[Dataset entries]
====
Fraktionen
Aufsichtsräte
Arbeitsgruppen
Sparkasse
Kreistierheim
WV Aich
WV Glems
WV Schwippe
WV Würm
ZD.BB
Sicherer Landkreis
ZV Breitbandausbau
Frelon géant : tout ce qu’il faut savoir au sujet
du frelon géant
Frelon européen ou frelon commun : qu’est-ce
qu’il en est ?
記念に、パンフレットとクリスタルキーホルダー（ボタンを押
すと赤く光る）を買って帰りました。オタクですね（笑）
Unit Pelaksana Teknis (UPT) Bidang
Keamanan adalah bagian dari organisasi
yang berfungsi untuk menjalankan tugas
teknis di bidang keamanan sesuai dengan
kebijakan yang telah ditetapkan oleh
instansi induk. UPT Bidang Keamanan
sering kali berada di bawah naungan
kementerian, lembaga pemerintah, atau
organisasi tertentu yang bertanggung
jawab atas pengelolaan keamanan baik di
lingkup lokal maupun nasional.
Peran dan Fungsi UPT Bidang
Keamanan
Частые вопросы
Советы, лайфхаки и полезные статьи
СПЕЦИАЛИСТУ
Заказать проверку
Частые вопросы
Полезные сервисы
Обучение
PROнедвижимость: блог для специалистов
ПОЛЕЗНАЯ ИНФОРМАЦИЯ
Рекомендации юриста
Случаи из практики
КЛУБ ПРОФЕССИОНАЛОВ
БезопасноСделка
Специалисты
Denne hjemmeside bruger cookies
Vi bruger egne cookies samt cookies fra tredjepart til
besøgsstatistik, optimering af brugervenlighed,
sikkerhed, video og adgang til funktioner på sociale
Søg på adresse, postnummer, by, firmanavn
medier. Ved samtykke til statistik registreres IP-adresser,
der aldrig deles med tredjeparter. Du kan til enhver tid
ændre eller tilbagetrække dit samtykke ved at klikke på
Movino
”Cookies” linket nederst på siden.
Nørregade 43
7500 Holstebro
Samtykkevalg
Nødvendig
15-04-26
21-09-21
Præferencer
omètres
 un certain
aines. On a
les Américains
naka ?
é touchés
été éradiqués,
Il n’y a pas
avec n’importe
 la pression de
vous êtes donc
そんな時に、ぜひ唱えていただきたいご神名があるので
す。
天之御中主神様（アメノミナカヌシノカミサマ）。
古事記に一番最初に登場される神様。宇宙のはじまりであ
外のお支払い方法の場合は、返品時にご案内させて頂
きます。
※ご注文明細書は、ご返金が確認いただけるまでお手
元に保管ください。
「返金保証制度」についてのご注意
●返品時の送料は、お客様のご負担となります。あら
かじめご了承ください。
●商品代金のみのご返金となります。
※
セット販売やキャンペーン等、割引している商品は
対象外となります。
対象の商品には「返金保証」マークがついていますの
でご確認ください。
====
Task directions
Please reproduce the listing from its start through the line with "Заказать проверку", swapping "Sparkasse" for "Kreissparkasse" and changing nothing else.

Answer
Fraktionen
Aufsichtsräte
Arbeitsgruppen
Kreissparkasse
Kreistierheim
WV Aich
WV Glems
WV Schwippe
WV Würm
ZD.BB
Sicherer Landkreis
ZV Breitbandausbau
Frelon géant : tout ce qu’il faut savoir au sujet
du frelon géant
Frelon européen ou frelon commun : qu’est-ce
qu’il en est ?
記念に、パンフレットとクリスタルキーホルダー（ボタンを押
すと赤く光る）を買って帰りました。オタクですね（笑）
Unit Pelaksana Teknis (UPT) Bidang
Keamanan adalah bagian dari organisasi
yang berfungsi untuk menjalankan tugas
teknis di bidang keamanan sesuai dengan
kebijakan yang telah ditetapkan oleh
instansi induk. UPT Bidang Keamanan
sering kali berada di bawah naungan
kementerian, lembaga pemerintah, atau
organisasi tertentu yang bertanggung
jawab atas pengelolaan keamanan baik di
lingkup lokal maupun nasional.
Peran dan Fungsi UPT Bidang
Keamanan
Частые вопросы
Советы, лайфхаки и полезные статьи
СПЕЦИАЛИСТУ
Заказать проверку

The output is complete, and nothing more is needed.